Having considered the record as a whole, the Court concludes that Defendant's decision denying benefits should be reversed because it is based on legal error and is not supported by substantial evidence. See Ryan v. Comm'r of Soc. Sec., 528 F.3d 1194, 1198 (2008). This Circuit has held that evidence should be credited as true, and an action remanded for an award of benefits, where (1) the ALJ has failed to provide legally sufficient reasons for rejecting evidence, (2) no outstanding issues remain that must be resolved before a determination of disability can be made, and (3) it is clear from the record that the ALJ would be required to find the claimant disabled were the rejected evidence credited as true.
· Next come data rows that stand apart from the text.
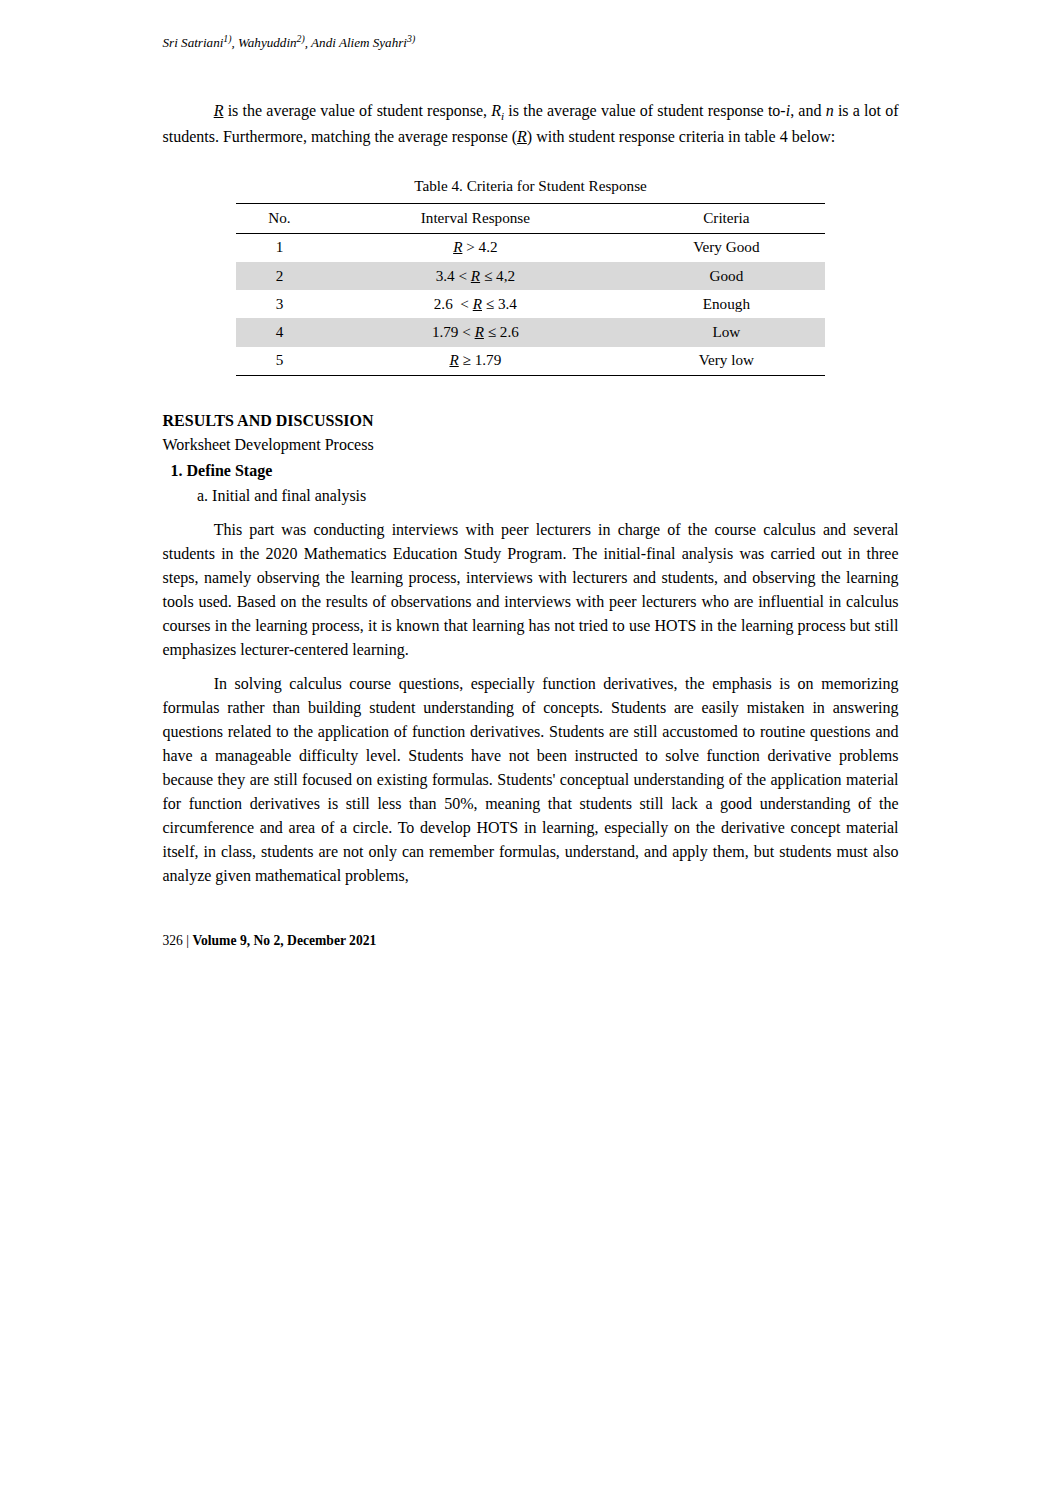Sri Satriani1), Wahyuddin2), Andi Aliem Syahri3)
R is the average value of student response, Ri is the average value of student response to-i, and n is a lot of students. Furthermore, matching the average response (R) with student response criteria in table 4 below:
Table 4. Criteria for Student Response
| No. | Interval Response | Criteria |
| --- | --- | --- |
| 1 | R > 4.2 | Very Good |
| 2 | 3.4 < R ≤ 4,2 | Good |
| 3 | 2.6 < R ≤ 3.4 | Enough |
| 4 | 1.79 < R ≤ 2.6 | Low |
| 5 | R ≥ 1.79 | Very low |
Results and Discussion
Worksheet Development Process
Define Stage
Initial and final analysis
This part was conducting interviews with peer lecturers in charge of the course calculus and several students in the 2020 Mathematics Education Study Program. The initial-final analysis was carried out in three steps, namely observing the learning process, interviews with lecturers and students, and observing the learning tools used. Based on the results of observations and interviews with peer lecturers who are influential in calculus courses in the learning process, it is known that learning has not tried to use HOTS in the learning process but still emphasizes lecturer-centered learning.
In solving calculus course questions, especially function derivatives, the emphasis is on memorizing formulas rather than building student understanding of concepts. Students are easily mistaken in answering questions related to the application of function derivatives. Students are still accustomed to routine questions and have a manageable difficulty level. Students have not been instructed to solve function derivative problems because they are still focused on existing formulas. Students' conceptual understanding of the application material for function derivatives is still less than 50%, meaning that students still lack a good understanding of the circumference and area of a circle. To develop HOTS in learning, especially on the derivative concept material itself, in class, students are not only can remember formulas, understand, and apply them, but students must also analyze given mathematical problems,
326 | Volume 9, No 2, December 2021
See, e.g., Varney v. Sec'y of HHS, 859 F.2d 1396, 1400 (9th Cir. 1988); Smolen v. Chater, 80 F.3d 1273, 1292 (9th Cir. 1996); Benecke v. Barnhart, 379 F.3d 587, 593 (9th Cir. 2004); Orn v. Astrue, 495 F.3d 625, 640 (9th Cir. 2007).
The VA found Plaintiff to be 100 percent disabled as of March 1, 2006. Tr. 186-193. Dr. Lemmon opined in February 2007 that Plaintiff's impairments preclude her from performing even sedentary work on a regular basis. That opinion is consistent with the reports completed by Plaintiff and her son in July 2007. Tr. 117-32. Plaintiff testified at the hearing that she needs to lay down for at least one hour several times each day. Tr. 32.
Plaintiff argues that after applying the credit-as-true rule to the improperly discredited evidence, no outstanding issue remains to be resolved before determining that she is entitled to benefits for the period between September 27, 2006, the alleged onset disability date, and May 18, 2008, the date of disability found by the ALJ. Dkt. ##14 at 33-34, 17 at 11-12. Defendant does not respond to that argument or otherwise request a remand for further proceedings.
Because it is clear that the ALJ would be required to find Plaintiff disabled if her evidence is credited as true, see Benecke, 379 F.3d at 595-96, the Court will remand the case for an award of benefits. See Smolen, 80 F.3d at 1292 (remanding for an award of benefits where "the ALJ's reasons for discrediting Smolen's subjective symptom testimony, the physician's opinions, and the lay testimony were legally insufficient"); Orn, 495 F.3d at 640 (remanding for benefits where the opinions of treating physicians and the plaintiff's own testimony established disability); Frederick v. Astrue, No. 08-6094-TC, 2009 WL 3294891, at *3 (D. Or. Oct. 13, 2009) (remanding for benefits where holding down a full time job would not be possible for someone who needs pain-related rest after limited activity).
Given this ruling, the Court need not address Plaintiff's argument that the ALJ inappropriately applied the vocational grids. See Dkt. #14 at 32-33.
IT IS ORDERED:
1. Defendant's decision denying benefits is reversed.
2. The Clerk is directed to remand the case for an award of benefits.